# Spark SQL Operations

Data for this notebook is from the **yelp-data-challenge**: https://www.yelp.com/dataset_challenge/

In [None]:
## Import core libraries

import numpy as np
import json
import pickle
import shutil
# import seaborn as sns
from time import mktime
from datetime import datetime
from pyspark.ml.feature import StringIndexer, StandardScaler, IndexToString
from pyspark.ml.evaluation import RegressionEvaluator
from pyspark.ml.recommendation import ALS, ALSModel
from pyspark.ml.tuning import ParamGridBuilder
from pyspark.sql import Row
from pyspark.sql.functions import UserDefinedFunction, stddev
from pyspark.sql.functions import * # array, desc, asc, mean
from pyspark.sql.types import StructType, StructField, StringType, DoubleType, DateType, IntegerType
# %matplotlib inline

## set up configuration for both py2 and py3

from __future__ import print_function
import sys
if sys.version[0] == 3:
    xrange = range

## Checking Spark Version and Configuration

Once you run the chunk above, the notebook will create a few Spark configuration variables for you.

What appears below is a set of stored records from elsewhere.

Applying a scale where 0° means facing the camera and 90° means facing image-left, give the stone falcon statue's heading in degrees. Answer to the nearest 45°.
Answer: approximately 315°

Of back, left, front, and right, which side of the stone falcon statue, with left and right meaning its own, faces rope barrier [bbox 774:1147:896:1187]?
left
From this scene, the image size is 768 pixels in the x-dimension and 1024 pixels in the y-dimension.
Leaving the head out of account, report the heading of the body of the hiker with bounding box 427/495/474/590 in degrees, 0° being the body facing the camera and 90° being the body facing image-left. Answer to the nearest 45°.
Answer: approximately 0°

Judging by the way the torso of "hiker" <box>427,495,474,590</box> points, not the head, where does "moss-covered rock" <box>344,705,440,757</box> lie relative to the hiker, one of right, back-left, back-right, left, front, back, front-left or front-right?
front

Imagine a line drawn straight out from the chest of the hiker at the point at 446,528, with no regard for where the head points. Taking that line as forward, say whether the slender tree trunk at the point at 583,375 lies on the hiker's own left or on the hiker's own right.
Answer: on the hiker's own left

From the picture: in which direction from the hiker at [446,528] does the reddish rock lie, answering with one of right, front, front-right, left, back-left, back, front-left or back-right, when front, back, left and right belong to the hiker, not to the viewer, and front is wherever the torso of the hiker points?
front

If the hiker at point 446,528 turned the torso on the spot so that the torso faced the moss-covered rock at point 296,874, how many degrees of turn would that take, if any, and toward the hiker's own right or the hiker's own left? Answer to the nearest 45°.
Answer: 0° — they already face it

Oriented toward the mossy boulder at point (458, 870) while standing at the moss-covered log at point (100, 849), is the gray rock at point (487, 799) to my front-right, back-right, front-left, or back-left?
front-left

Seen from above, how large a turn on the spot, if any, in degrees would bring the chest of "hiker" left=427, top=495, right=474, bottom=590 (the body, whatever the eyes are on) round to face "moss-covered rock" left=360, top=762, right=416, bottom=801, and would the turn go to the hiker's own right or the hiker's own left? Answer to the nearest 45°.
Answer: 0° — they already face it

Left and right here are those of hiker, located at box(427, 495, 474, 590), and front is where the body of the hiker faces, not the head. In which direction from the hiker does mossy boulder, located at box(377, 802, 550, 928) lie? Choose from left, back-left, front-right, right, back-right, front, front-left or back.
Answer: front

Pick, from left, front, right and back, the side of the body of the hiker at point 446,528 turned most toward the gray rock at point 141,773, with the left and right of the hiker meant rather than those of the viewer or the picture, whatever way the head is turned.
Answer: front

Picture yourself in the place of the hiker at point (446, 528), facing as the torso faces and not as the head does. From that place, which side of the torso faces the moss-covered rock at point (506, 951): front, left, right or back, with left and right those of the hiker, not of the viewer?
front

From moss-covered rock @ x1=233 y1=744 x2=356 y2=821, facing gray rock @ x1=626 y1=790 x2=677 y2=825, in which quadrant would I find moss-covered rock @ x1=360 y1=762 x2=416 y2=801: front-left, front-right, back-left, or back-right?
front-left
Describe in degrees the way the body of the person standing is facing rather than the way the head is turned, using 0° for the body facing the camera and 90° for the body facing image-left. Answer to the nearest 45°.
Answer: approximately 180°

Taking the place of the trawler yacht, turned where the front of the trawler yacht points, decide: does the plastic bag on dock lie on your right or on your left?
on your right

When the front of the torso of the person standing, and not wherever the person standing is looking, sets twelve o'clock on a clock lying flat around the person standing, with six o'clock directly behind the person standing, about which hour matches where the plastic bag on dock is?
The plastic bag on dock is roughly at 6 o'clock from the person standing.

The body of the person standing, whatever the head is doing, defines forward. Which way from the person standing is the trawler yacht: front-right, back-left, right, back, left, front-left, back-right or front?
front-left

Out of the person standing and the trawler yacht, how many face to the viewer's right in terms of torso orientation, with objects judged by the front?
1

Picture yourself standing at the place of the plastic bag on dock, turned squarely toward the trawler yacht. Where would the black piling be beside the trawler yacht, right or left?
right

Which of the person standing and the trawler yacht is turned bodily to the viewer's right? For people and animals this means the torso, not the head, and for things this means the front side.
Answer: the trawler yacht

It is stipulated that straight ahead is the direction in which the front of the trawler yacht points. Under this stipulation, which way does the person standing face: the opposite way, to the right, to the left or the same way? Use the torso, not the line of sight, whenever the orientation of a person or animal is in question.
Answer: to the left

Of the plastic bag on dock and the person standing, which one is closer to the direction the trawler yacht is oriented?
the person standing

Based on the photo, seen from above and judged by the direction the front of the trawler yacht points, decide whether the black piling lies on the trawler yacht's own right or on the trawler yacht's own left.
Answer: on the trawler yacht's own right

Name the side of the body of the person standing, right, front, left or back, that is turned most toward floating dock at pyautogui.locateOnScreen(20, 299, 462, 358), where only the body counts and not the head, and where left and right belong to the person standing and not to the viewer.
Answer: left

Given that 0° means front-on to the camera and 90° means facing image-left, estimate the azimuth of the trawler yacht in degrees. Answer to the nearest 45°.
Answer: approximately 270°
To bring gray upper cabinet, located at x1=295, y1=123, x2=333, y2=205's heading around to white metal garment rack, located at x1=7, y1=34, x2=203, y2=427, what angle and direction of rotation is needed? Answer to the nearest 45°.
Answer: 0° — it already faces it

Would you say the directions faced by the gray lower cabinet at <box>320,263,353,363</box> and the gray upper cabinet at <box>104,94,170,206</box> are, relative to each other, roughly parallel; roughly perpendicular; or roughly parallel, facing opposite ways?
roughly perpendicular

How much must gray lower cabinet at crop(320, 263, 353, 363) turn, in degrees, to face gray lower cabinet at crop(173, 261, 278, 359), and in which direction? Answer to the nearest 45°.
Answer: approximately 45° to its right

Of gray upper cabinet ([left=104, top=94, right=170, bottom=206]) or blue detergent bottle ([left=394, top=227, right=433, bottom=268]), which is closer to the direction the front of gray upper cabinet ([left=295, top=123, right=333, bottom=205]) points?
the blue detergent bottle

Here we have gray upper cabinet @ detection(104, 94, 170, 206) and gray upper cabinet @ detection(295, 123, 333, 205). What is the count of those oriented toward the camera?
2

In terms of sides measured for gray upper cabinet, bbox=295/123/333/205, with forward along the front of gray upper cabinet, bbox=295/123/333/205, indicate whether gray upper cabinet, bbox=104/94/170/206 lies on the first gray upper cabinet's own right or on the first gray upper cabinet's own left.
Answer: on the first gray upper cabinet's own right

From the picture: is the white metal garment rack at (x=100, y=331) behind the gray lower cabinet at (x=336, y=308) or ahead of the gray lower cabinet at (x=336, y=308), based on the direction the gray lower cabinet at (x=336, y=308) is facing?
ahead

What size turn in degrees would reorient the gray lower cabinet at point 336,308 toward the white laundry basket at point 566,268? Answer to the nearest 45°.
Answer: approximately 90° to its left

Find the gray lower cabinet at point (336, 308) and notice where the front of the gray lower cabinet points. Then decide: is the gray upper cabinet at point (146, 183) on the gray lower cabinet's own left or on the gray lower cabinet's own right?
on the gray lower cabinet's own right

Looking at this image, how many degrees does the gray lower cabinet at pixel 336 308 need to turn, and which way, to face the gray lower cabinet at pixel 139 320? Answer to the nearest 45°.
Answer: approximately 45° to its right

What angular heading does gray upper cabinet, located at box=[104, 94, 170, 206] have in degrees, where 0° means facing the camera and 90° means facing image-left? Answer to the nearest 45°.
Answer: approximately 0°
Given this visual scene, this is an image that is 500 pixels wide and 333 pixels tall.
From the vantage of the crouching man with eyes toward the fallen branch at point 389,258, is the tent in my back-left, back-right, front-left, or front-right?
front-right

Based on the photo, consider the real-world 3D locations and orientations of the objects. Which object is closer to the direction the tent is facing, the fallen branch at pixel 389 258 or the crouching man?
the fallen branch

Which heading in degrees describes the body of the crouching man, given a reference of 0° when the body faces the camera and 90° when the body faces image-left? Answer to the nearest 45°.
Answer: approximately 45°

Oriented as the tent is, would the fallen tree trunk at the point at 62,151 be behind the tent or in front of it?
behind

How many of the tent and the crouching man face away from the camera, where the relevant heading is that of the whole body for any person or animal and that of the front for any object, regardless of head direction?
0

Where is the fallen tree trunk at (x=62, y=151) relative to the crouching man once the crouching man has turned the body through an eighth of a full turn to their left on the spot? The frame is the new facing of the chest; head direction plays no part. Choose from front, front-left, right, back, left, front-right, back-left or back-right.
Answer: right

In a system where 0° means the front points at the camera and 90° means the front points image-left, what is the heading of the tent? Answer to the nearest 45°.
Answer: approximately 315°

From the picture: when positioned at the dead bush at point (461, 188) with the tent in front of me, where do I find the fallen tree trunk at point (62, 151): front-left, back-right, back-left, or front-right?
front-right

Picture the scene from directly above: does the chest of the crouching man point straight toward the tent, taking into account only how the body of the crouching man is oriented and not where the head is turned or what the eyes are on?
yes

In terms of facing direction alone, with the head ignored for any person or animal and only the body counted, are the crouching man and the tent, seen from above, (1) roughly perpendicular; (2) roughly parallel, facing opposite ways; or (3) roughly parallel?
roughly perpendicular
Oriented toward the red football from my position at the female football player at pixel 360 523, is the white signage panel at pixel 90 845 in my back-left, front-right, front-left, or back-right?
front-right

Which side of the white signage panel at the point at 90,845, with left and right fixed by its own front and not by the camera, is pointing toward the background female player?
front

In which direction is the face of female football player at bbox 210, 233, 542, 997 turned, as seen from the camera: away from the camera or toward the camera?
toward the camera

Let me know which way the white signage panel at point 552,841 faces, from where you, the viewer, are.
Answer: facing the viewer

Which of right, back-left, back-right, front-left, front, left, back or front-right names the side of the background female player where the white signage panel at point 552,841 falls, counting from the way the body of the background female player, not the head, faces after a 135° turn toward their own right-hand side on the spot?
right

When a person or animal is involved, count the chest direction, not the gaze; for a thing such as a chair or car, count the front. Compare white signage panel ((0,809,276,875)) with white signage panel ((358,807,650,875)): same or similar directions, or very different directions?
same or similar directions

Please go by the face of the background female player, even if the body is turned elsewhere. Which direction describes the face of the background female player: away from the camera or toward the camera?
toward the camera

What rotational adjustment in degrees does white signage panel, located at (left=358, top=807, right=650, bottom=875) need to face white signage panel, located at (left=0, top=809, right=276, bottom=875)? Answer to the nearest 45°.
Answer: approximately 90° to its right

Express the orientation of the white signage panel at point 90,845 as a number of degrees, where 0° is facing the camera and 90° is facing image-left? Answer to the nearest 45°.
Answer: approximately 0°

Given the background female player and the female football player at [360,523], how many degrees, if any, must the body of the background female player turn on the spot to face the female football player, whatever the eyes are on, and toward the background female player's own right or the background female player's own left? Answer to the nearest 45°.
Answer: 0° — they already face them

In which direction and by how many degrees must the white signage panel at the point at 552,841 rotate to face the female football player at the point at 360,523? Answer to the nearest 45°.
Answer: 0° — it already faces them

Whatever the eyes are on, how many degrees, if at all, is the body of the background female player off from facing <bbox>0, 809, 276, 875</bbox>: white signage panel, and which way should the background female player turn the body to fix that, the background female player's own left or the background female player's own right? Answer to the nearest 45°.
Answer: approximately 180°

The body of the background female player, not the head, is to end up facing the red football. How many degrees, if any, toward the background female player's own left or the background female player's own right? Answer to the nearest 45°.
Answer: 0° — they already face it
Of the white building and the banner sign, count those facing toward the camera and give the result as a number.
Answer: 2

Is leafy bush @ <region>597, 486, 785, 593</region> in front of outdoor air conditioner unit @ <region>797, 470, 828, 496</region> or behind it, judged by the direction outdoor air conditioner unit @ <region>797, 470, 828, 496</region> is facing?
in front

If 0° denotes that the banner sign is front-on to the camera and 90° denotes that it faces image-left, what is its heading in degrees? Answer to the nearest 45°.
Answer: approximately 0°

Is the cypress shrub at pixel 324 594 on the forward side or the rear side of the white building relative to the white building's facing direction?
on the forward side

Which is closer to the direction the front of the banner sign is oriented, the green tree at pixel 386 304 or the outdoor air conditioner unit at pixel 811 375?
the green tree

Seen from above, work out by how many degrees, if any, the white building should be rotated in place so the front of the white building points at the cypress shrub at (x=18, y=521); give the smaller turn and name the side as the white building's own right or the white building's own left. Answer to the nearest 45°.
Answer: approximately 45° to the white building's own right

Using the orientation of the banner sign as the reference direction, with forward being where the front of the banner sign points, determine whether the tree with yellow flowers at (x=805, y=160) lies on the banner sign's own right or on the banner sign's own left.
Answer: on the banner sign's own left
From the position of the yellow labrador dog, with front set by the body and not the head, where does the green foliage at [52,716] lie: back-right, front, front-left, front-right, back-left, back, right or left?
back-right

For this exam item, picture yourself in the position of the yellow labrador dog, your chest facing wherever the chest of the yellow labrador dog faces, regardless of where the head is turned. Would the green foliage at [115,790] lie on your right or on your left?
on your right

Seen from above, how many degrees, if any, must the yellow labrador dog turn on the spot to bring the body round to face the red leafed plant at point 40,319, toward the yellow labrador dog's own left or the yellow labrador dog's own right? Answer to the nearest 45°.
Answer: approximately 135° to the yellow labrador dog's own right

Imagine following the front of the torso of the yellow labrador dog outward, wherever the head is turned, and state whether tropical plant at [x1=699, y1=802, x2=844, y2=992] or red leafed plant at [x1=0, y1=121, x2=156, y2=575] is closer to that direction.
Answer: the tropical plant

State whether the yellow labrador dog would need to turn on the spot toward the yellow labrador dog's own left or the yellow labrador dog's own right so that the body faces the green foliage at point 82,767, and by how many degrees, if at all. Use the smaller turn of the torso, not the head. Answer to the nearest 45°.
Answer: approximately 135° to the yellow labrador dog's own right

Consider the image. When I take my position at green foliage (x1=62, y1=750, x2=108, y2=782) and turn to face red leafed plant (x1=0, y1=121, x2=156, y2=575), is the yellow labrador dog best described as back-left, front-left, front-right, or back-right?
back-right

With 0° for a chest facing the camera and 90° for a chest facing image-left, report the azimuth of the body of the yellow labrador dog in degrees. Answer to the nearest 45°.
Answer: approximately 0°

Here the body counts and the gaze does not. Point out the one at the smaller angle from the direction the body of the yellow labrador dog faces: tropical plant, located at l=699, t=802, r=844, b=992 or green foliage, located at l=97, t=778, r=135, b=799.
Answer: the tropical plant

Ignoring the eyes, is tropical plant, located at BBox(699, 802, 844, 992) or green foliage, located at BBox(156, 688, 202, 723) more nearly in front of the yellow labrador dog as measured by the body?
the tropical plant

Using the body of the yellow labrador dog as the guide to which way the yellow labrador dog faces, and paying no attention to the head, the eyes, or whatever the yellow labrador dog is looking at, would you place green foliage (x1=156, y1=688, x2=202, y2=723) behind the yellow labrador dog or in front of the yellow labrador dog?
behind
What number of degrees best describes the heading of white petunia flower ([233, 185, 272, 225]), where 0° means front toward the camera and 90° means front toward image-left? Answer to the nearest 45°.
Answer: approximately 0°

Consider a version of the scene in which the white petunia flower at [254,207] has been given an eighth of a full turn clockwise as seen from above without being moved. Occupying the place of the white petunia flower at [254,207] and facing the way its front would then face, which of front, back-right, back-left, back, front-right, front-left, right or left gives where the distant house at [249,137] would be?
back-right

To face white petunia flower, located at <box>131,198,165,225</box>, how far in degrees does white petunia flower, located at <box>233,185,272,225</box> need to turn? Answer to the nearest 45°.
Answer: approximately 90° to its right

The primary variable is the SparkSession variable defined as spark.

In [None]:
print(spark.version)
print(sc.version)
print(sc.appName)
# print(sc._conf.toDebugString())

## Reading Data into Spark DataFrames

To begin our analysis, we will read in some data into Spark DataFrames. The data we will be analyzing is the yelp data we have saved in HDFS under `/yelp/yelp-data/`. Let's read in the business dataset first. Here we'll use the built-in json `DataFrameReader` from the `spark` Spark Session object.

In [None]:
business = spark.read.json("/yelp/data/yelp_academic_dataset_business.json")

In [None]:
business.show()

In [None]:
business.printSchema()

In [None]:
business = business.select('business_id', 'name', 'city', 'stars', 'state',
                           'categories', 'address', 'categories', 'review_count')

In [None]:
business.show()

In [None]:
business.count()

## Running SQL Queries Against DataFrames

The `sql` function within a SparkSession enables applications to run SQL queries programmatically and returns the result as a DataFrame. In HDInsight Jupyter notebooks, there are a few additional [parameters](https://docs.microsoft.com/en-us/azure/hdinsight/hdinsight-apache-spark-jupyter-notebook-kernels#parameters-supported-with-the-sql-magic) you can use to manipulate the output from SQL queries.

In order to run queries against a Spark DataFrame, you need to first create a temporary view for Spark SQL.

In [None]:
business.createOrReplaceTempView("business")

In [None]:
spark.sql("show tables").show()

In [None]:
%%sql
SHOW TABLES

In [None]:
%%sql 
SELECT state, COUNT(*) as cnt FROM business GROUP BY state ORDER BY cnt DESC

In [None]:
%%sql 
SELECT city, COUNT(*) as cnt FROM business GROUP BY city ORDER BY cnt DESC

## Examining Reviews Data

In [None]:
reviews = spark.read.json("/yelp/data/yelp_academic_dataset_review.json")

In [None]:
reviews.printSchema()

In [None]:
reviews.groupBy("stars").count().explain("true")

In [None]:
reviews.groupBy("stars").count().show()

In [None]:
reviews.groupBy("stars", "funny").count().sort(desc("count")).show()

## Joins

In [None]:
biz_reviews = business.join(reviews, 
                                business["business_id"] == reviews["business_id"], 
                                "left_outer")

In [None]:
biz_reviews.explain("true")

In [None]:
biz_reviews.count()

In [None]:
biz_reviews.show()